WHAT YOU WILL DO:
Your answer should consist only of the lines below from the one with "TABLE 2 | Summarizing" through the one with "Figure 3: Plots", copied exactly.

MATERIALS PROVIDED:
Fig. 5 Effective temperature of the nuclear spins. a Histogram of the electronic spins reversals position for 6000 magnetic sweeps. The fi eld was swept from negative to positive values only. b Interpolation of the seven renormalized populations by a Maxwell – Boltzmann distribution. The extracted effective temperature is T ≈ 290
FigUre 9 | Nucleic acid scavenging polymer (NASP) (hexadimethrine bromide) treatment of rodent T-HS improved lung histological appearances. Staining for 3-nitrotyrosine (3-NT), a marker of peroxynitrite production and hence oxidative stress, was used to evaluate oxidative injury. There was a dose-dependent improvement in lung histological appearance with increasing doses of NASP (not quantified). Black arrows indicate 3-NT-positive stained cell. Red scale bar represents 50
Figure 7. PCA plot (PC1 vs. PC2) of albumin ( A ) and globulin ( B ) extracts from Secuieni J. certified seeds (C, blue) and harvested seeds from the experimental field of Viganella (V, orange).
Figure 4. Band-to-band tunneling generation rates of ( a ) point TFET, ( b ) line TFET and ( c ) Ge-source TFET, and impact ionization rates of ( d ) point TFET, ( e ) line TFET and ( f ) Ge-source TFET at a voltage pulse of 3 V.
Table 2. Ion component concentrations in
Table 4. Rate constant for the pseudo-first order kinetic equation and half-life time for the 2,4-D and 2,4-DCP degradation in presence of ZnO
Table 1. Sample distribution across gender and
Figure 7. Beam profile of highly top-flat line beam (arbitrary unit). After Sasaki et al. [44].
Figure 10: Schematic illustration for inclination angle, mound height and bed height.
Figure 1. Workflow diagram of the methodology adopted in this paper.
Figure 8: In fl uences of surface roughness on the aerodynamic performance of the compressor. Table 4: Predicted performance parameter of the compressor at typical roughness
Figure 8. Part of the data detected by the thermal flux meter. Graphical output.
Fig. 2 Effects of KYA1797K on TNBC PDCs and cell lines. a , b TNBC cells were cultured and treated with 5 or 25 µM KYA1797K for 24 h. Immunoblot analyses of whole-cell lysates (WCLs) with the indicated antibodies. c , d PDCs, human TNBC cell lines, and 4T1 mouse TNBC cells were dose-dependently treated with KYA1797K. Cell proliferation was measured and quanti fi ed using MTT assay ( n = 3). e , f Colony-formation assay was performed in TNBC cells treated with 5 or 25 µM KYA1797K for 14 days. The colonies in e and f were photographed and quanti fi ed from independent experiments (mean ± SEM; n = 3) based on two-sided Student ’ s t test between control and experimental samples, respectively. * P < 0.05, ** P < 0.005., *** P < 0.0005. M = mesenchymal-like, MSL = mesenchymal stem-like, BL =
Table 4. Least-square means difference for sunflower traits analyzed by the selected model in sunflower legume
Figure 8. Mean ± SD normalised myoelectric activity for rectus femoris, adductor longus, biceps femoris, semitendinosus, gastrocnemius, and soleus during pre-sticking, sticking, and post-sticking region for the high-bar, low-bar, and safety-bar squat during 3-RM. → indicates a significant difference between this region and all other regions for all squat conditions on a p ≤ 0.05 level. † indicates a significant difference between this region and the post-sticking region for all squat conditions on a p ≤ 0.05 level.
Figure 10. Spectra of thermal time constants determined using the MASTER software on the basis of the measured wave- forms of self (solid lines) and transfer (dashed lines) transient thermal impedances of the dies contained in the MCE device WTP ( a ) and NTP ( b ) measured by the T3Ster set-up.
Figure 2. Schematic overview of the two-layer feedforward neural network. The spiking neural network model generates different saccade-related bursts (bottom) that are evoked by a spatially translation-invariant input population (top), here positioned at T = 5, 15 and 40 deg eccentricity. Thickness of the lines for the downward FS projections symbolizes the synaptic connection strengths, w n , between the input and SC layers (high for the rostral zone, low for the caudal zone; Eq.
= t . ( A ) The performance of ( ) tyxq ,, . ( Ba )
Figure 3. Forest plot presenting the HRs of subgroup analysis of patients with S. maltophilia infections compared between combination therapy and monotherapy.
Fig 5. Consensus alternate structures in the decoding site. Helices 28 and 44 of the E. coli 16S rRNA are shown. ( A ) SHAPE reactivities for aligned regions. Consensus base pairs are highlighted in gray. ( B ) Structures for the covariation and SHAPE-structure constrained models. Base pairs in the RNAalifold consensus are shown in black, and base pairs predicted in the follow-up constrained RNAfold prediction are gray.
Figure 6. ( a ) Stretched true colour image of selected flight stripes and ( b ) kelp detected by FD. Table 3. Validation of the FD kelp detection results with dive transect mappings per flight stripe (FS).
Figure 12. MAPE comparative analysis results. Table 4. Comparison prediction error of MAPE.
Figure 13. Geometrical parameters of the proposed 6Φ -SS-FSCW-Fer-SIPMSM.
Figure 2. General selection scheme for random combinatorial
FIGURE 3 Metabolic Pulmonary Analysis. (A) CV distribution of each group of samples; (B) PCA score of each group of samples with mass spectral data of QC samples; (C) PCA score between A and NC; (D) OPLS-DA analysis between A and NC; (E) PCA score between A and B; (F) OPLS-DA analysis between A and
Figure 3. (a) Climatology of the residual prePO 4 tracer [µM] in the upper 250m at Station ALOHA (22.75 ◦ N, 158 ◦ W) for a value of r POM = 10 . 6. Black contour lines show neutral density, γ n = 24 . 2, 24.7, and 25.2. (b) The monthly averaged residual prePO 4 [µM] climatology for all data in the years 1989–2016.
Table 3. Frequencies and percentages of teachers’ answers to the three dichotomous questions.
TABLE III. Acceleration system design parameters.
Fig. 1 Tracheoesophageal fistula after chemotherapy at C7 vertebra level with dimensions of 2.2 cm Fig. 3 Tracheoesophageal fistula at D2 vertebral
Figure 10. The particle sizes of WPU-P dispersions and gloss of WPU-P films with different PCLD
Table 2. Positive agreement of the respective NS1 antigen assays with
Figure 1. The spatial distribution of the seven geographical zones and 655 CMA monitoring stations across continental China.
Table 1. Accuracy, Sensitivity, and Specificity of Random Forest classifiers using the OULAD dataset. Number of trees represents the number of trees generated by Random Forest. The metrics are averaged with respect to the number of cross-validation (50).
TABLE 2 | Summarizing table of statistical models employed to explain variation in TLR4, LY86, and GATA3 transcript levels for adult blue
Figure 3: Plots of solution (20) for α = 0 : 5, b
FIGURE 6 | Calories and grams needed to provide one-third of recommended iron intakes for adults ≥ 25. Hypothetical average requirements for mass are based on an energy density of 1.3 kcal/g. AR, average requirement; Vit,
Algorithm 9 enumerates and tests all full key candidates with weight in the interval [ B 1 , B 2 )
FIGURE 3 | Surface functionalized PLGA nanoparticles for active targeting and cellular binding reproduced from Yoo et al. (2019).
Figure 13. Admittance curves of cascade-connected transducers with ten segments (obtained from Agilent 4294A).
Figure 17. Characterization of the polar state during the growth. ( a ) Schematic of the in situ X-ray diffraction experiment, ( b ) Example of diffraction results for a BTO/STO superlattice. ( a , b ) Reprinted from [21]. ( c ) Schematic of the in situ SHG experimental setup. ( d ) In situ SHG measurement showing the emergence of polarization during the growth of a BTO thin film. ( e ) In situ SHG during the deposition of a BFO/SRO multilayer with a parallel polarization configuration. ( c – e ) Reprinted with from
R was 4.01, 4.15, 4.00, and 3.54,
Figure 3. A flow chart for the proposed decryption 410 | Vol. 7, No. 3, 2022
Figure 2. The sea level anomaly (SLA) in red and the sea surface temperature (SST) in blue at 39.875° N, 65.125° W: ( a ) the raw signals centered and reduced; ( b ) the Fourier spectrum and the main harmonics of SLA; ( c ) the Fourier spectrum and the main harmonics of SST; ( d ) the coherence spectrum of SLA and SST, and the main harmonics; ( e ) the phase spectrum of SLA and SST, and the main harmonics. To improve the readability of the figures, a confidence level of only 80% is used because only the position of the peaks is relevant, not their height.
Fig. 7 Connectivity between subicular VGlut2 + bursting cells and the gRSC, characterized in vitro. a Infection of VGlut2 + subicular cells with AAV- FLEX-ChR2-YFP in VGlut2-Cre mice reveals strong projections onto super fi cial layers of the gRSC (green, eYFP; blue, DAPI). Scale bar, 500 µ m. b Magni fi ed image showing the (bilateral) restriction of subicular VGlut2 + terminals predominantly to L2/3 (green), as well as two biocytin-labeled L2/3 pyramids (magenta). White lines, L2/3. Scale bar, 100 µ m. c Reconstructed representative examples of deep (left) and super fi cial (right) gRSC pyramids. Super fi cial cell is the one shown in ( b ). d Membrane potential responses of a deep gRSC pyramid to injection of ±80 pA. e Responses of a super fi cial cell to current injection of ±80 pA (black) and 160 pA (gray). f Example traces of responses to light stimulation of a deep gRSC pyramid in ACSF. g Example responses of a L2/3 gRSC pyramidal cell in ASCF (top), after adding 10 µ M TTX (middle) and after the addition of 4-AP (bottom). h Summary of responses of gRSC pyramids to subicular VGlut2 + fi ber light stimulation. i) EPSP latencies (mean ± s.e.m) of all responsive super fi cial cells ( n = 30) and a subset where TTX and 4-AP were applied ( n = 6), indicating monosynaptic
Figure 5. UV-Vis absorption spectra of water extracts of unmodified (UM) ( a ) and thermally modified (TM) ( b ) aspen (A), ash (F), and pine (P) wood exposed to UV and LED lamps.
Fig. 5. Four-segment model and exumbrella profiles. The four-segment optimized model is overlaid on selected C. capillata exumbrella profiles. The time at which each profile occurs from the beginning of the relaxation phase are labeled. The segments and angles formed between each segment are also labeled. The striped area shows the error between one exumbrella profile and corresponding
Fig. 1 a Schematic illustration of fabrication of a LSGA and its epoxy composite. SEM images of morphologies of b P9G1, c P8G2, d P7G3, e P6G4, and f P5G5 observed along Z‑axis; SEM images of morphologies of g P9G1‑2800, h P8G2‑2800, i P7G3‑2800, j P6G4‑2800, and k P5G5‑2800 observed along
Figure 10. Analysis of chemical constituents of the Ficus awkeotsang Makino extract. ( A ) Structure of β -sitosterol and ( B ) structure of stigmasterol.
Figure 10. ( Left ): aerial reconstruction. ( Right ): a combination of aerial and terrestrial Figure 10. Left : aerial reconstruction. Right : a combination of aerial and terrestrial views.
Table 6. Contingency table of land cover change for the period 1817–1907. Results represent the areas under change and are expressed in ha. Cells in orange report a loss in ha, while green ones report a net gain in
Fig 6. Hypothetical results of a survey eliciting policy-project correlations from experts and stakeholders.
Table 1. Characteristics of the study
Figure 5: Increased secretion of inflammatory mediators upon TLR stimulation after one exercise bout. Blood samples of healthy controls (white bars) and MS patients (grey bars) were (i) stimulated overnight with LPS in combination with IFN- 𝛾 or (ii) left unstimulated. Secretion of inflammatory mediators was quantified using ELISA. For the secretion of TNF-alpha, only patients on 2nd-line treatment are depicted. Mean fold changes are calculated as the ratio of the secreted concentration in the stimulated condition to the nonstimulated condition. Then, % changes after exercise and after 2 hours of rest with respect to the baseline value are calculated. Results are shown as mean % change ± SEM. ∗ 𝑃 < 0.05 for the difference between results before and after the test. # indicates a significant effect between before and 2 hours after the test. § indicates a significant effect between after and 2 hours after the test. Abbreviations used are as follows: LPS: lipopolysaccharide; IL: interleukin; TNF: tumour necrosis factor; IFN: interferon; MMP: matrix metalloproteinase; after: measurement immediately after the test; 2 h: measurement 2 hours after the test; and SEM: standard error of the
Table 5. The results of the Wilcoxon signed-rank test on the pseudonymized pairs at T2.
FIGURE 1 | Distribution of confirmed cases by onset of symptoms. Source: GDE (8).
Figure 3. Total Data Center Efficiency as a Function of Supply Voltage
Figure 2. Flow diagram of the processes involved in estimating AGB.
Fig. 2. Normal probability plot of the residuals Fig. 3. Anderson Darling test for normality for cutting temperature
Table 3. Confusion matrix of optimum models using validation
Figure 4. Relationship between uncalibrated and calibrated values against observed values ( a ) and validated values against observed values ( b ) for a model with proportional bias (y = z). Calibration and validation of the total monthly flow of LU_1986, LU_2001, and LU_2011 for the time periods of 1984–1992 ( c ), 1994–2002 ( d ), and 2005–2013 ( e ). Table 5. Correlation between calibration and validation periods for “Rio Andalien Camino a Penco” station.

RESPONSE AREA:
TABLE 2 | Summarizing table of statistical models employed to explain variation in TLR4, LY86, and GATA3 transcript levels for adult blue
Figure 3: Plots of solution (20) for α = 0 : 5, b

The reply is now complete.